On Friday Edinburgh-based RBS announced a loss of £968m for the first quarter of 2016 on the back of a £1.2bn dividend payment to the government as a result of its £54 billion bailout at the height of the financial crisis.
Meanwhile, a FTSE-100 chairman who assembled a consortium of top City investors to acquire Williams & Glyn (W&G) in 2013, said the RBS board “must rue the day” that his offer was rejected.
Technology issues have plagued the separation of W&G from RBS, which was a condition of the bank’s £45bn taxpayer bailout in 2008.

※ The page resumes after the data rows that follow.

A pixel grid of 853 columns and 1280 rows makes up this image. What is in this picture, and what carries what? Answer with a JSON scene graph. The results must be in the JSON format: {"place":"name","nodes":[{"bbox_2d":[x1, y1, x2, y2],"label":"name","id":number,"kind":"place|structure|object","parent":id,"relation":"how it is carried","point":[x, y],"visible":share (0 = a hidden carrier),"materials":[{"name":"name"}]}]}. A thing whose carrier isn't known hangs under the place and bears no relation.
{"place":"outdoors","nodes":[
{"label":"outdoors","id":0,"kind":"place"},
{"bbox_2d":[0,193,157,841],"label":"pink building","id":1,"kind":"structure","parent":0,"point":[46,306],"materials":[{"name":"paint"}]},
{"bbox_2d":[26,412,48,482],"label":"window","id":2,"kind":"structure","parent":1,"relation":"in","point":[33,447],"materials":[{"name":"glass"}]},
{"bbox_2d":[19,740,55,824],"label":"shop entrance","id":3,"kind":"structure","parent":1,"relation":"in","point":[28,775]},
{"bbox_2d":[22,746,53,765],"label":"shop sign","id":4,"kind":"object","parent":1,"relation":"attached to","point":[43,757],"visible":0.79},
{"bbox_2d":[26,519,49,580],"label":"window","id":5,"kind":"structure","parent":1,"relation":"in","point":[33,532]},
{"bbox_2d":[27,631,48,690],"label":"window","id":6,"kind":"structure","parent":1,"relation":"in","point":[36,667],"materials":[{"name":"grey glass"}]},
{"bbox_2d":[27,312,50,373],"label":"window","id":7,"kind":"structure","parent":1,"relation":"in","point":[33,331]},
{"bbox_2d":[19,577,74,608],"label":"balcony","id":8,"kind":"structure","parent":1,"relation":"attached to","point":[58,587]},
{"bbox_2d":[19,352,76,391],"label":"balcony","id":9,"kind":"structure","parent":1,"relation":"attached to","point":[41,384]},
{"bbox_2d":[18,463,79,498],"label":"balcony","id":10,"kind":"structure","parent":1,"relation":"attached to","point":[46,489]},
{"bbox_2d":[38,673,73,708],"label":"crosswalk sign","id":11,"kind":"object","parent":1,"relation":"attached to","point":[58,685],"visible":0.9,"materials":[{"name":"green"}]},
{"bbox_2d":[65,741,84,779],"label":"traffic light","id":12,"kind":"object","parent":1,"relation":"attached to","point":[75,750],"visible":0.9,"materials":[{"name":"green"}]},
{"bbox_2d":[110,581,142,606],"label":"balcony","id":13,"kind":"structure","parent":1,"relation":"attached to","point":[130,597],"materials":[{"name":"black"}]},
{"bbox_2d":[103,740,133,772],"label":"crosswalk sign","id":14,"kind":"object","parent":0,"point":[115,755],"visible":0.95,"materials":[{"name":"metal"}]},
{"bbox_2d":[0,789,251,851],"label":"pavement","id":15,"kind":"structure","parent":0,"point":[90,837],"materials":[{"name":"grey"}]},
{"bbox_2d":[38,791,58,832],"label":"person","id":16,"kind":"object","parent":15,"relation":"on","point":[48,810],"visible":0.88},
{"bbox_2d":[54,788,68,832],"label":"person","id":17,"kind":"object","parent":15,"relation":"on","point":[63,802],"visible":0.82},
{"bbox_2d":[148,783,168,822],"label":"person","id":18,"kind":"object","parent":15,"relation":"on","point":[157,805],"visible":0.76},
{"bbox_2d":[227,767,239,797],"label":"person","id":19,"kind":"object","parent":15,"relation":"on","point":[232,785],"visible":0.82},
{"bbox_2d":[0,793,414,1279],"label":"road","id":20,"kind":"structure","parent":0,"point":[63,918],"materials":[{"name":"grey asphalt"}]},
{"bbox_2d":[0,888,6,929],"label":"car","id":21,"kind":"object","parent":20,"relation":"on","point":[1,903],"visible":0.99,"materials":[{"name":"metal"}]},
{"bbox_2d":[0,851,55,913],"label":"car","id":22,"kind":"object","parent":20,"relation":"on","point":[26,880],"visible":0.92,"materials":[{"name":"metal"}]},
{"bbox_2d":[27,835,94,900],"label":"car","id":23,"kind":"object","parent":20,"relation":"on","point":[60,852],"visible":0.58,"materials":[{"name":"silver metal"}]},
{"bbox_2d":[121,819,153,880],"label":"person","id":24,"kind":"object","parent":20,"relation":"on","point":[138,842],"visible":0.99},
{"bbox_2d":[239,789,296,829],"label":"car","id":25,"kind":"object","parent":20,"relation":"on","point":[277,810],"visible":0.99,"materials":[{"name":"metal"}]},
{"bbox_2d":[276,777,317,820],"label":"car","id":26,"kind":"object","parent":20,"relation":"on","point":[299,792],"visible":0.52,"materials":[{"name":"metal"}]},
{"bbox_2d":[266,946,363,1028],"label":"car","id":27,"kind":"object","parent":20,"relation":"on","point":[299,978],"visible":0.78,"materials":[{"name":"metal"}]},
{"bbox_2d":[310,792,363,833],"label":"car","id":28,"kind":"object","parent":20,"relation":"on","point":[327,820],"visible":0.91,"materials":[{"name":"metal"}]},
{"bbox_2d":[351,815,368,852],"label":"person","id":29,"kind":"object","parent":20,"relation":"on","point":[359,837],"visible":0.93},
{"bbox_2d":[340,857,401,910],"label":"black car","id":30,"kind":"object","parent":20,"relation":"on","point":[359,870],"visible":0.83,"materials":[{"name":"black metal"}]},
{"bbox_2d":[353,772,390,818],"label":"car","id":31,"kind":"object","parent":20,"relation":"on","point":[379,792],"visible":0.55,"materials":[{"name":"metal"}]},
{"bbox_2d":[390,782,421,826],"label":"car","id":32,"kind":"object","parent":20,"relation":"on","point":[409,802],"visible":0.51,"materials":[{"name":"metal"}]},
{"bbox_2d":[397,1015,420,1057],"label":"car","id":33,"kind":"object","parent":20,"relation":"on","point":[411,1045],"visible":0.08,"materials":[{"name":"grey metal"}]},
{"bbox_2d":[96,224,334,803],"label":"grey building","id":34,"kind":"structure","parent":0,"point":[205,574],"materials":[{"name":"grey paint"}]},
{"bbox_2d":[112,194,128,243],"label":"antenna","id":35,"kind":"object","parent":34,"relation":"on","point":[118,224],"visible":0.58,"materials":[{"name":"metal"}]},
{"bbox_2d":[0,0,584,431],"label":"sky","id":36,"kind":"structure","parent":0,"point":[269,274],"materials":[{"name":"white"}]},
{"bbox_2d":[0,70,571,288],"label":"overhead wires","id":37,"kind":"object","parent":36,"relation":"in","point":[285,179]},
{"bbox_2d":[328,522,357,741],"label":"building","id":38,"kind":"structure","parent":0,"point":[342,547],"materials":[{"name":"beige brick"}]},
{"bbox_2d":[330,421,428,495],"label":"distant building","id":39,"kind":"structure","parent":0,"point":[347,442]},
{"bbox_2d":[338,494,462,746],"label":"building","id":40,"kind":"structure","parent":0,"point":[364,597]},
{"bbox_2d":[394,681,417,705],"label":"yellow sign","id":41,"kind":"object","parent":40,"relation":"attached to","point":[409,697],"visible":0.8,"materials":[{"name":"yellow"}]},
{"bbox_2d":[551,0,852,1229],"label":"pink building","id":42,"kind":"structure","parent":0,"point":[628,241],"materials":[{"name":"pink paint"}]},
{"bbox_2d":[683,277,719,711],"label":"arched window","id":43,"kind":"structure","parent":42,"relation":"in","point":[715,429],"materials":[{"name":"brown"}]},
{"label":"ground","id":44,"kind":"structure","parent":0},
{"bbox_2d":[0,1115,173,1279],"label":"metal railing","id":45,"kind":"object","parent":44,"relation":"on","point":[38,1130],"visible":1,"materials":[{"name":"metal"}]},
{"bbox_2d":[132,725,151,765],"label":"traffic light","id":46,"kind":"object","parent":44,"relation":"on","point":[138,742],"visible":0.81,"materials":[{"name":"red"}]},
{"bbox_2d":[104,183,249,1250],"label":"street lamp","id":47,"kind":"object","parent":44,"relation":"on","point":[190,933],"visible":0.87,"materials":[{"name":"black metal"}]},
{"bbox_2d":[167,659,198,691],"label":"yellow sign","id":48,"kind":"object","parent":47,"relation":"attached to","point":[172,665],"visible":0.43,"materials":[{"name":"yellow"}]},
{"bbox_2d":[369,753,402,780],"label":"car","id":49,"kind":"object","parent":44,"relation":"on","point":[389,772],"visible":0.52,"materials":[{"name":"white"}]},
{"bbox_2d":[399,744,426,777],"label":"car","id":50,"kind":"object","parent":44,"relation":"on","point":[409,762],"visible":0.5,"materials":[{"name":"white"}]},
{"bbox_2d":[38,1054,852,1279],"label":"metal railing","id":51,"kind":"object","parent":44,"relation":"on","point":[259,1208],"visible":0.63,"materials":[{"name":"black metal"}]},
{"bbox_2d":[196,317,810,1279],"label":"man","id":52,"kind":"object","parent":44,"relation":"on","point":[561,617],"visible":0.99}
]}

The bank’s chief executive, Ross McEwan, recently described the project to fulfil the obligation as “the most complex I’ve seen anywhere in banking in the world”.
Andy Higginson made the claim after RBS said last week that a deadline of the end of 2017 imposed by Brussels may now be missed, with the cost “now likely to be significantly greater than (the £1.7bn) previously estimated”.
Speaking to Sky News, Mr Higginson, who now chairs supermarket chain Wm Morrison, said: “I’m sad to see that the Williams and Glyn sale process has been delayed yet again.”
He added: “The RBS board must rue the day they rejected the £1.3bn cash bid from blue-chip UK institutional shareholders.
“It still remains a mystery as to why, having turned down that bid, RBS didn’t handle the IPO themselves, as they did with Direct Line and Citizens, or as Lloyds did with TSB.”
The still 73 per cent state-owned lender holds its AGM at its Gogarburn HQ today.